The National Auditorium in Madrid yesterday hosted a state tribute to the victims of the military coup of 1936, the civil war and the dictatorship. The first to be held on the day designated for this purpose by the Law on Democratic Memory which has just entered into force. The celebration was presided over Pedro Sanchez and met virtually all of his executive.
Sánchez stressed that the fact that the law establishes October 31 as a day dedicated to all the victims of the military coup, war and dictatorship has an implicit relationship with October 31, 1978, the day of the approval of the Constitution in the courts. general. “This establishes a direct link between what that date stands for and the approval of a rule that has finally ensured the enduring roots so often denied to democracy in Spain,” added Sánchez.

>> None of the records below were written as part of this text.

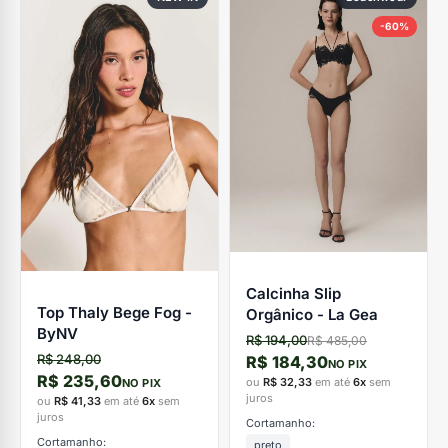
-60%
Calcinha Slip
Top Thaly Bege Fog -
Orgânico - La Gea
ByNV
R$ 194,00
R$ 485,00
R$ 248,00
R$ 184,30
NO PIX
R$ 235,60
ou
R$ 32,33
em até
6x
sem
NO PIX
juros
ou
R$ 41,33
em até
6x
sem
juros
Cortamanho:
Cortamanho:
preto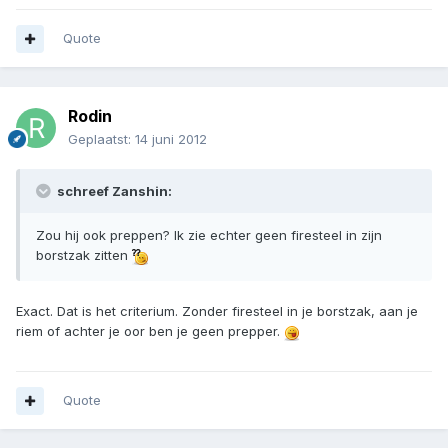
Quote
Rodin
Geplaatst:
14 juni 2012
schreef Zanshin:
Zou hij ook preppen? Ik zie echter geen firesteel in zijn
borstzak zitten
Exact. Dat is het criterium. Zonder firesteel in je borstzak, aan je
riem of achter je oor ben je geen prepper.
Quote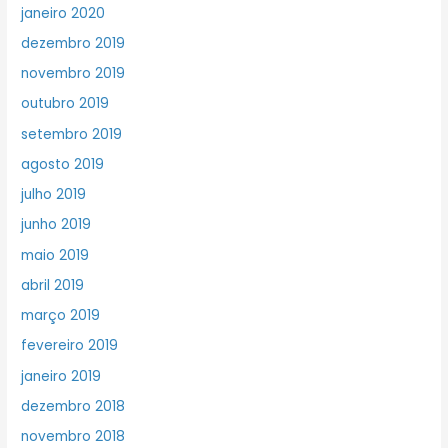
janeiro 2020
dezembro 2019
novembro 2019
outubro 2019
setembro 2019
agosto 2019
julho 2019
junho 2019
maio 2019
abril 2019
março 2019
fevereiro 2019
janeiro 2019
dezembro 2018
novembro 2018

The central moment of the act was the delivery of 20 diplomas of reparation to the victims and relatives of the victims of the war and the dictatorship. Among them were priests, union leaders, communists, nationalists, feminists, representatives of Freemasonry, LGTBI activists, fighters … A diploma of reparation for the memory of the Gijon man was included Melquiades Alvarez Gonzalez-Posada, founder of the Reformist Party, assassinated in the model prison in Madrid. A diploma that his great-grandson has collected, Manuel Alvarez-Buylla Ballesteros.

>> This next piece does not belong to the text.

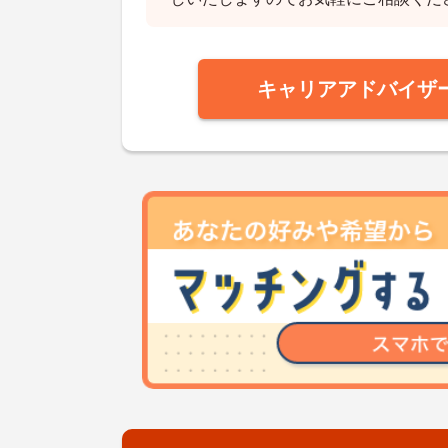
キャリアアドバイザ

Although no one mentioned his name or received a diploma, the memory of his great-grandfather was very present in the hearts of three participants, the Zapico brothers. Ramon Velasco, by Sama de Langreo. His great-grandchildren were in charge of putting on music with his “Forma Antiqva” lineup. “Let me cry” was played by George Frideric Handel – “Let me cry” in Spanish – in the soprano’s voice Maria Bayo and recognize Aaron Zapico which for them was not just another performance. “It had tremendous significance. Professionally, for the visibility that acting in front of such a determined audience gives us; but above all personally, because we are the great-grandchildren of one of those thousands of victims. To our great-grandfather, Ramón Velasco, a leftist but who had not had a great political significance, one day they took him away for an anonymous denunciation of the neighborhood, and shot him, he was just 32 years old and 4 children. If my grandmother, Margarita Velasco, was alive, this act would have excited and even more our participation. It is a pride to have been here “, acknowledged Aarón Zapico.

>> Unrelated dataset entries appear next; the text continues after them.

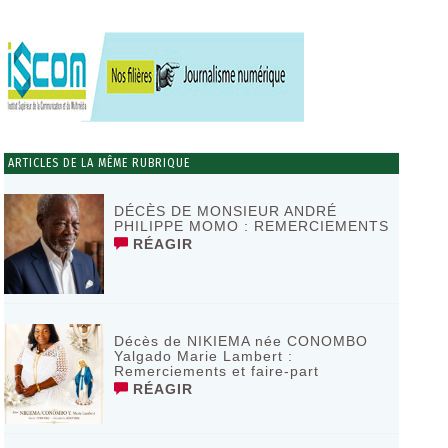
ARTICLES DE LA MÊME RUBRIQUE
DÉCÈS DE MONSIEUR ANDRÉ
PHILIPPE MOMO : REMERCIEMENTS
RÉAGIR
Décès de NIKIEMA née CONOMBO
Yalgado Marie Lambert :
Remerciements et faire-part
RÉAGIR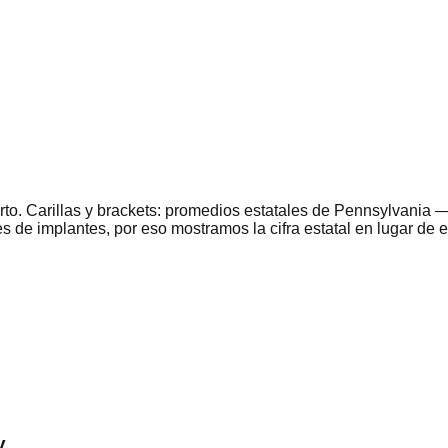
rto. Carillas y brackets: promedios estatales de
Pennsylvania
—
s de implantes, por eso mostramos la cifra estatal en lugar de 
y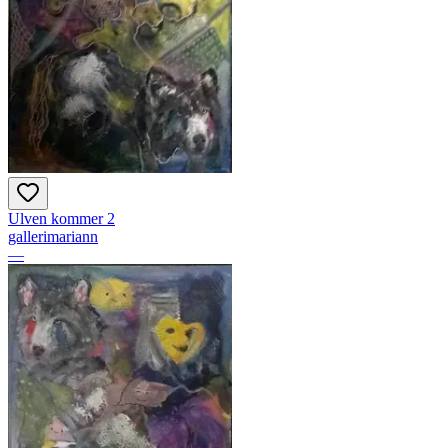
Ulven kommer 2
gallerimariann
—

In Asturias, the Asturian Socialist Federation also convened an act on the day of commemoration, centered on women victims of Francoism. participated Constance Pagegreat-granddaughter of one of the “Thirteen Roses”, Luisa Carcedo (FSA), Veronica Noval (FSA), Carmen Suarezof the Francisco Barreiro Foundation, e Carolina Lashera (Thirteen Asturian roses). Luisa Carcedopresident of the Pablo Iglesias Foundation, stressed that women “were victims for three reasons: for their own political activism; for their familiarity with other militants and for the suppression of all their civil and political rights”.